Lorsqu’on entre dans l’héritage par prototypes en JavaScript1, la différence principale est que la structure d’une classe donnée est beaucoup plus flexible, les types étant dynamiques. Plutôt que de définir de façon rigide la structure d’une classe, on peut la modifier (ajouter/supprimer des membres ou des fonctions). Par exemple, si on reprend le même exemple que tantôt, mais en JavaScript, cela nous donnerait :

var Animal = function() {
    this.age = 0;
    this.naitre = function() {
        console.log("L'animal naît");
    };
};

var Chien = function() {
    this.grandir = function() {
        this.age += 8;
    };
    this.japper = function() {
        console.log("Wouaf!");
    };
};

var Chat = function() {
    this.grandir = function() {
        this.age += 7;
    };
    this.miauler = function() {
        console.log("Miaou!");
    };
};

Chien.prototype = new Animal();
Chat.prototype = new Animal();

On retrouve ici essentiellement les mêmes idées que plus haut. Tout d’abord, on définit une classe Animal, mais celle-ci n’est plus abstraite. On pourrait y définir une fonction grandir() comme plus haut, mais celle-ci devrait avoir déjà une implémentation concrète qui serait écrasée par les instances qui héritent de ce prototype qui implémentent cette fonction. Par ailleurs, on voit à la fin que l’on fait “hériter” les classes Chien et Chat du prototype Animal. Ainsi, celles-ci récupèrent les champs et méthodes de la classe Animal, sans toutefois écraser ceux qui ont le même nom dans les classes Chat et Chien. On peut donc exécuter le code suivant, qui agira de façon prévisible :

var kitty = new Chat();
var boris = new Chien();

kitty.naitre(); //"L'animal naît"
boris.naitre(); //"L'animal naît"
kitty.grandir();
boris.grandir();
kitty.miauler(); //"Miaou!"
boris.japper(); //"Wouaf!
console.log(kitty.age); //7
console.log(boris.age); //8

Là où ça devient différent, c’est lorsque l’on se met à jouer avec les champs d’une instance concrète ou d’un prototype. Il est par exemple possible de supprimer ou ajouter un champ d’un ou l’autre. Dans le cas suivant, on supprime la fonction du prototype. Ce prototype étant la référence de tous les objets créés avec celui-ci, cette fonction sera supprimée de toutes les instances de ce prototype (sans affecter les instances de Chien).

delete Chat.prototype.naitre;

kitty.naitre(); //Ici, on obtient une erreur

On peut aussi ajouter un champ à une seule instance d’un objet, comme dans le cas suivant. Un autre objet créé avec le même prototype (Chat), n’aurait pas ce champ.

kitty.poil = "soyeux";

console.log(kitty.poil); //"soyeux"

Finalement, on peut aussi ajouter une fonction à un prototype, ce qui affectera ainsi toutes les instances de cette classe.

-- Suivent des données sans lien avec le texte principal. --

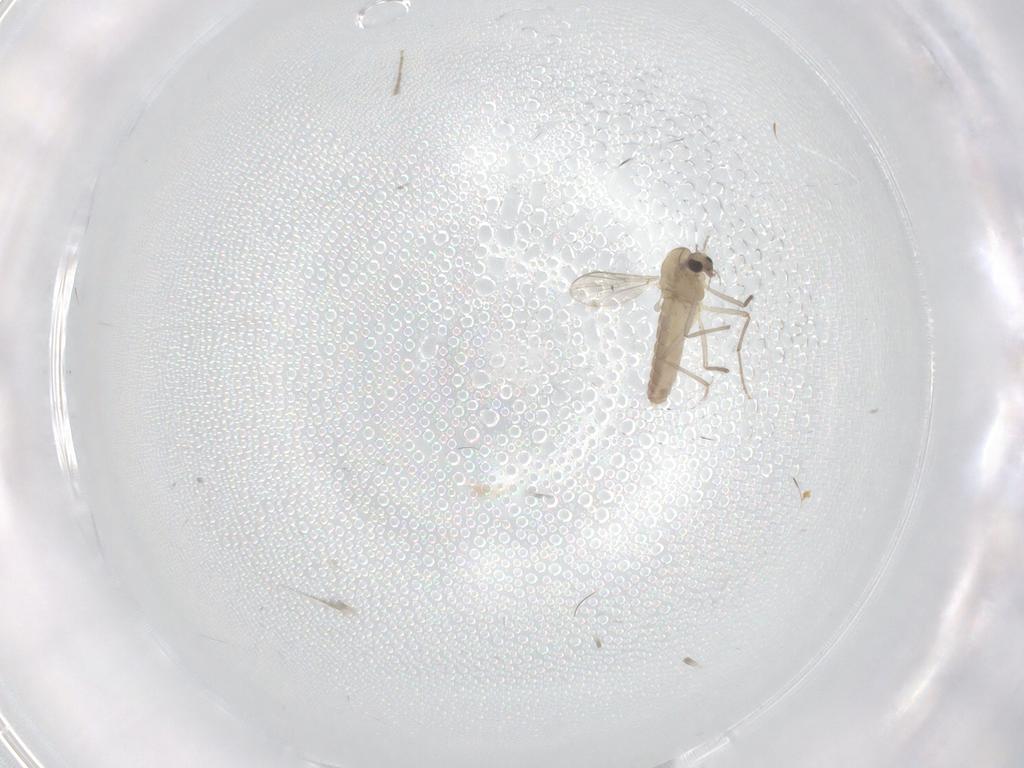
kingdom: Animalia
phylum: Arthropoda
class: Insecta
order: Diptera
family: Chironomidae
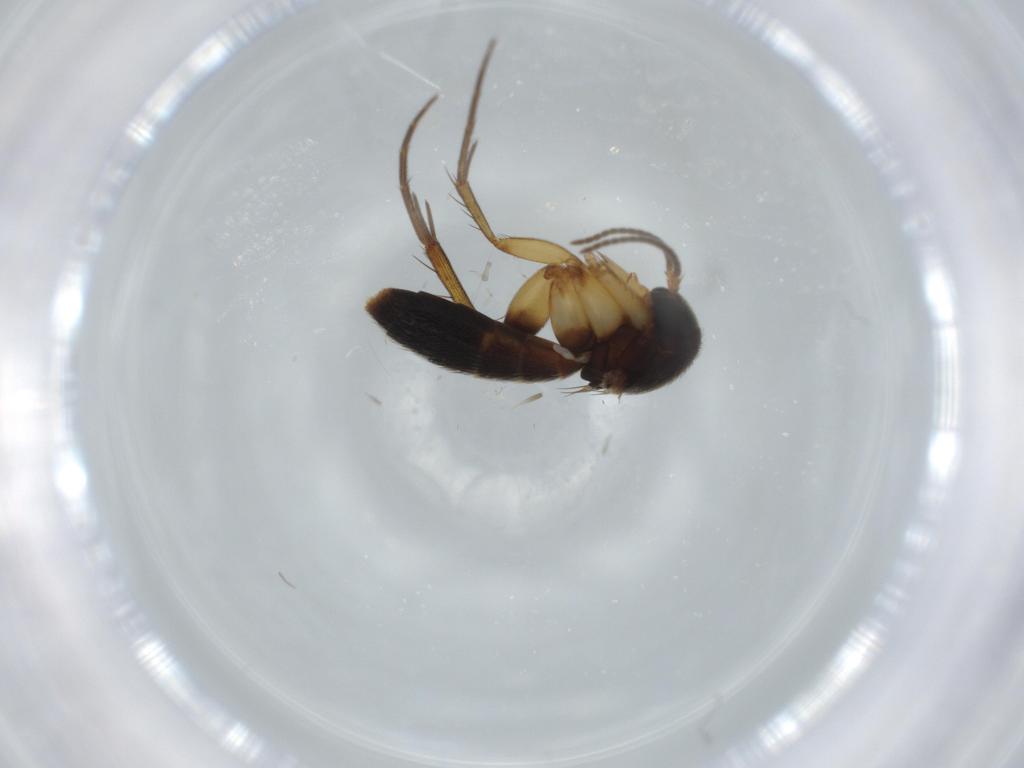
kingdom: Animalia
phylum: Arthropoda
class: Insecta
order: Diptera
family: Mycetophilidae
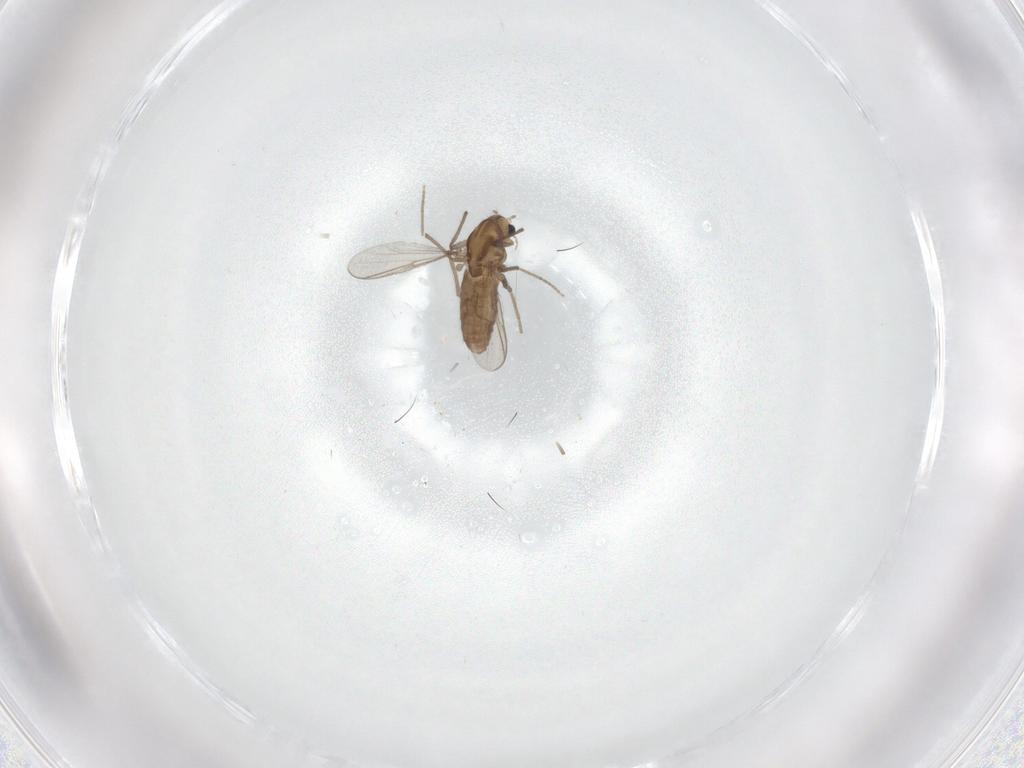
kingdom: Animalia
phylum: Arthropoda
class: Insecta
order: Diptera
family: Chironomidae
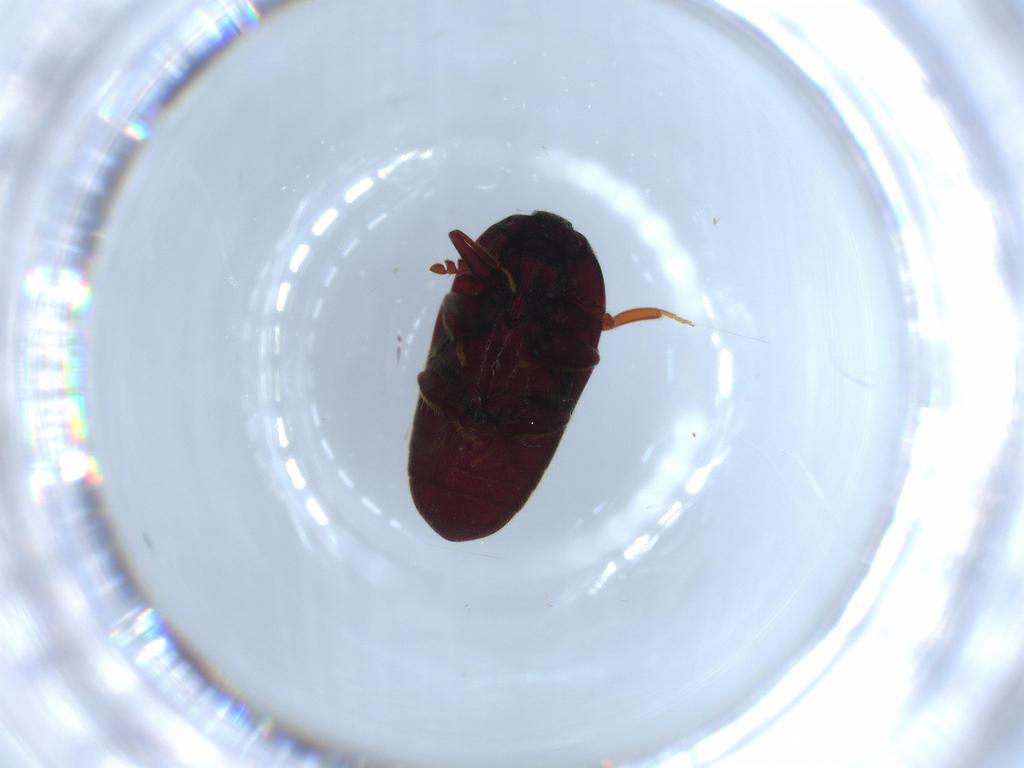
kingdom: Animalia
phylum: Arthropoda
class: Insecta
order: Coleoptera
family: Throscidae
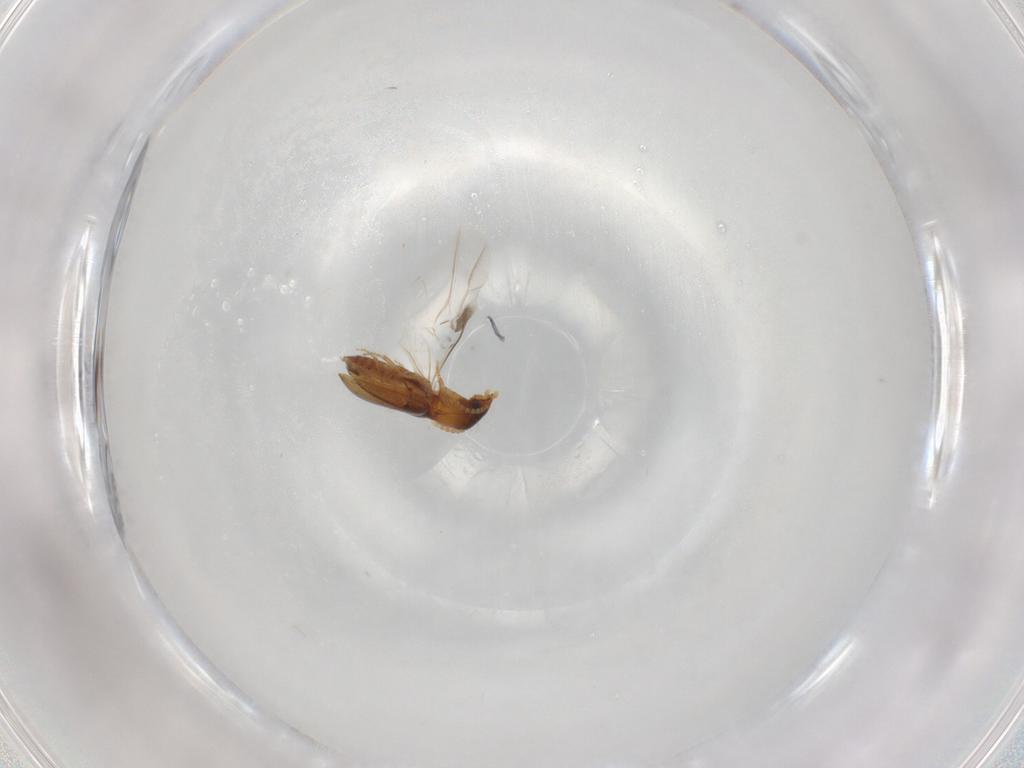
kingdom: Animalia
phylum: Arthropoda
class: Insecta
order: Coleoptera
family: Carabidae
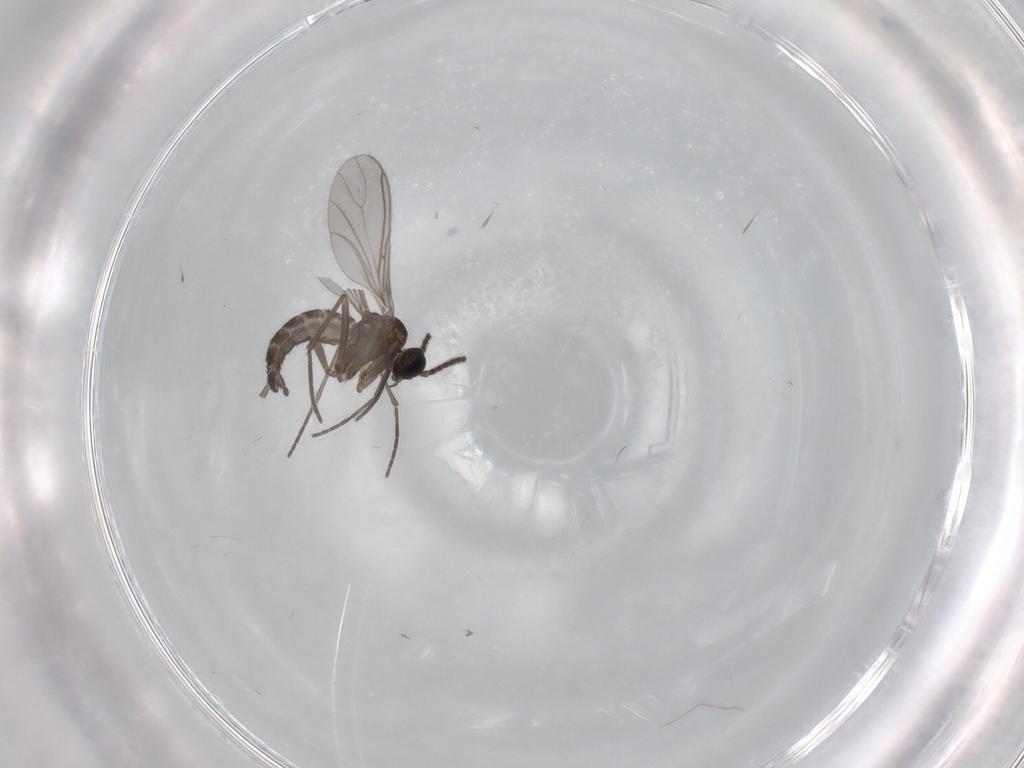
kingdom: Animalia
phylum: Arthropoda
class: Insecta
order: Diptera
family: Sciaridae
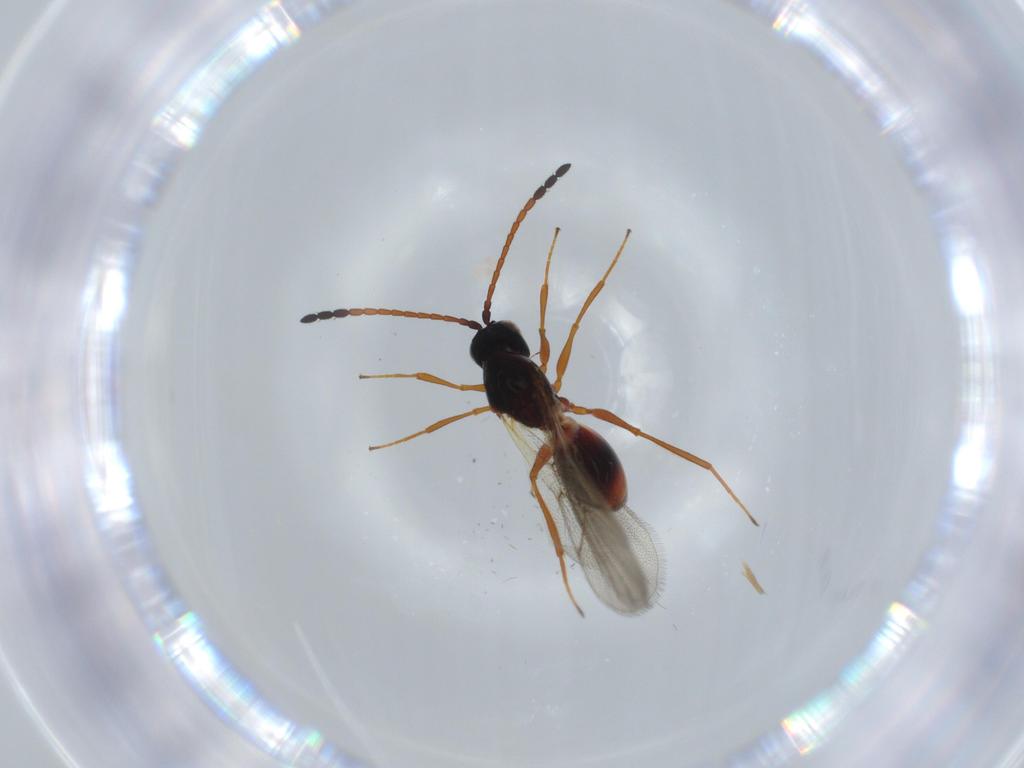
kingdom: Animalia
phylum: Arthropoda
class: Insecta
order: Hymenoptera
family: Figitidae
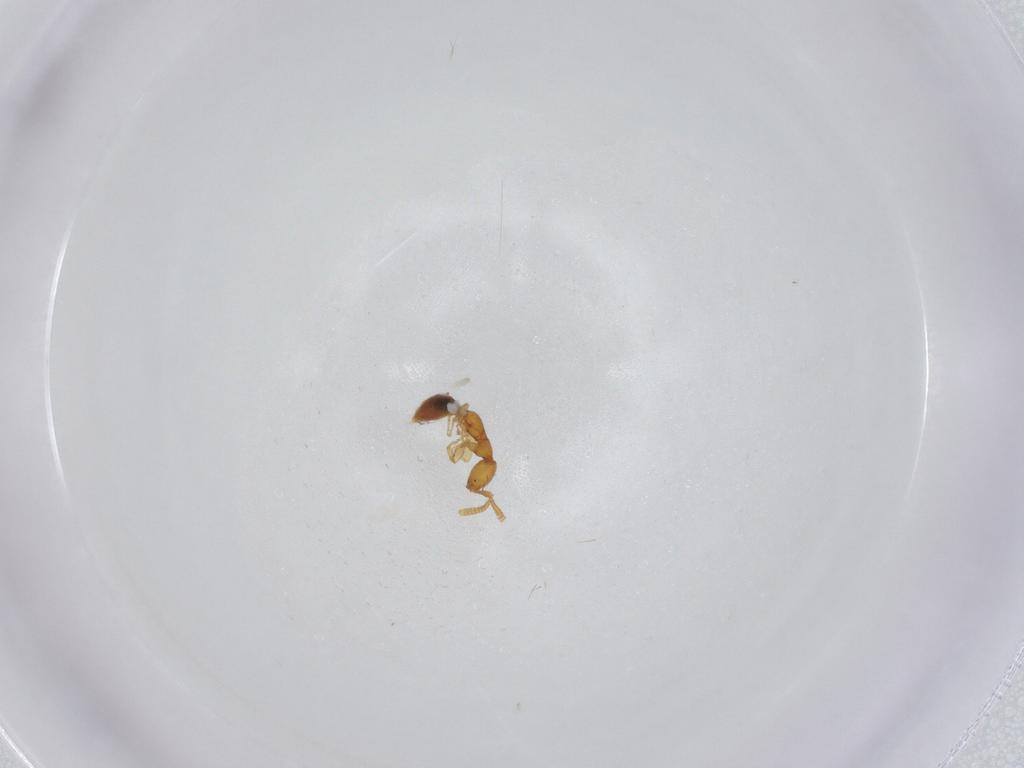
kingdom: Animalia
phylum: Arthropoda
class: Insecta
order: Hymenoptera
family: Bethylidae
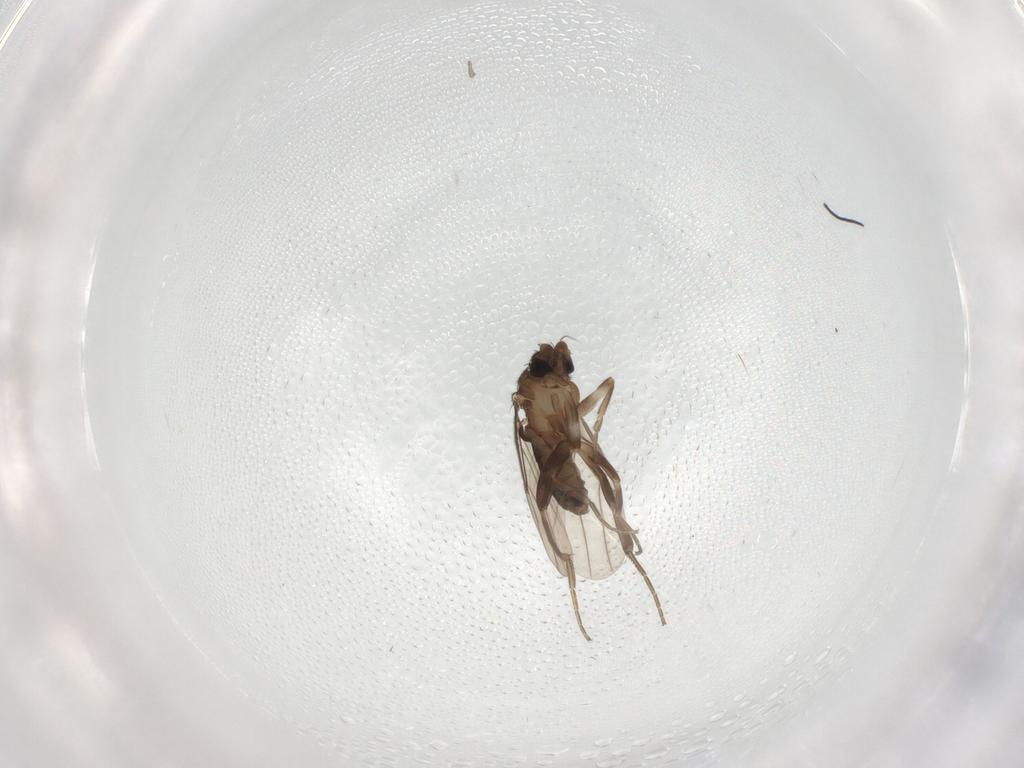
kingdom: Animalia
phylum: Arthropoda
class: Insecta
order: Diptera
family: Phoridae
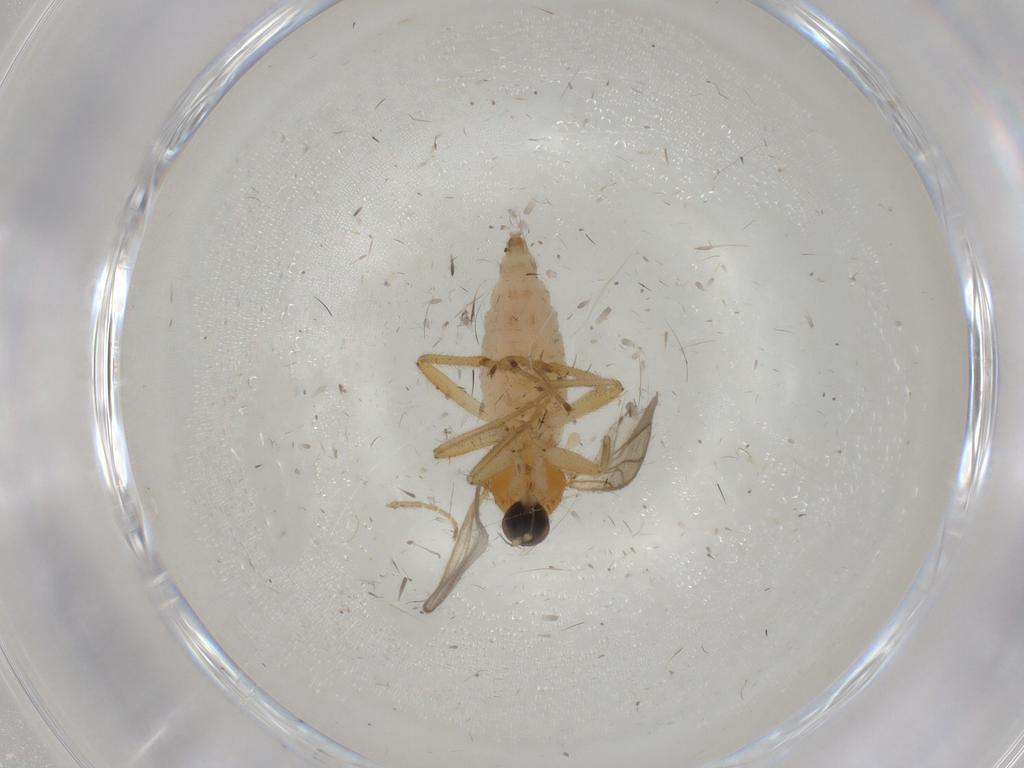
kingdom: Animalia
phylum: Arthropoda
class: Insecta
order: Diptera
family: Hybotidae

Chat.prototype.salive = function() {
  console.log("baveuse");
};

kitty.salive(); //"baveuse"

Problème

Un des problèmes majeurs que l’héritage par prototypes apporte est qu’il est difficile d’avoir une garantie qu’un champ sera bel et bien accessible ou que celui-ci contiendra une valeur. La structure malléable d’un prototype rend la tâche plus ardue à ce niveau.

Avantage

Dans certains contextes où l’on veut essayer des choses et développer rapidement, il peut être très utile de simplement créer un objet en s’inspirant d’un objet existant auquel on veut juste ajouter ou supprimer quelques éléments. Ainsi, il est facile de le faire, sans pour autant modifier la définition initiale de la classe comme on serait obligé de le faire en héritage classique.

Conclusion

L’héritage par prototypes n’est pas quelque chose auquel les développeurs qui ne font pas du JavaScript sont habitués. Cependant, lorsqu’on s’y met, on s’aperçoit que ce n’est pas plus compliqué que l’héritage hiérarchique. Il s’agit simplement de penser d’une façon différente lors de la conception du code. Finalement, ce n’est peut-être pas une mauvaise chose puisqu’après tout, des paradigmes différents, c’est ce qui nous enrichit en tant que programmeur, pas vrai?



Merci à JC Larivière pour ses commentaires, qui m’ont permis d’améliorer cet article.

  1. À prendre en note : je ne suis pas un expert en JavaScript, alors tout ce que je raconte et explique à propos de l’héritage par prototypes tel que pratiqué en JavaScript est basé sur mon expérience (ma foi, limitée) en JavaScript. N’hésitez pas à me corriger si je dis des âneries.